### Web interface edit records
___
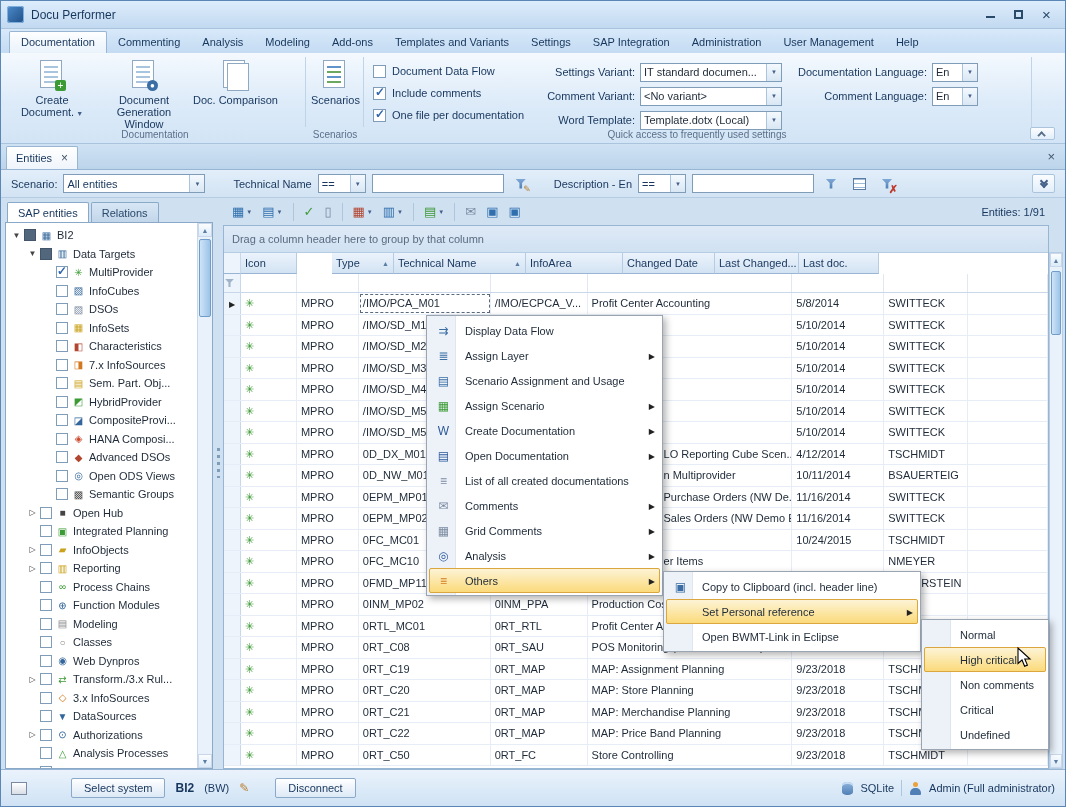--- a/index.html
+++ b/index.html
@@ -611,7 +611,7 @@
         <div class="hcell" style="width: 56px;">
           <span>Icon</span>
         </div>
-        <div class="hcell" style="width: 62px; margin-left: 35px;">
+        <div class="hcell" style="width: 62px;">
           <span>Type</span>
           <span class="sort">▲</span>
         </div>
___
### Your task
Set down each record above exactly as it stands and leave out all pictures.

### Answer below
--- a/index.html
+++ b/index.html
@@ -611,7 +611,7 @@
         <div class="hcell" style="width: 56px;">
           <span>Icon</span>
         </div>
-        <div class="hcell" style="width: 62px; margin-left: 35px;">
+        <div class="hcell" style="width: 62px;">
           <span>Type</span>
           <span class="sort">▲</span>
         </div>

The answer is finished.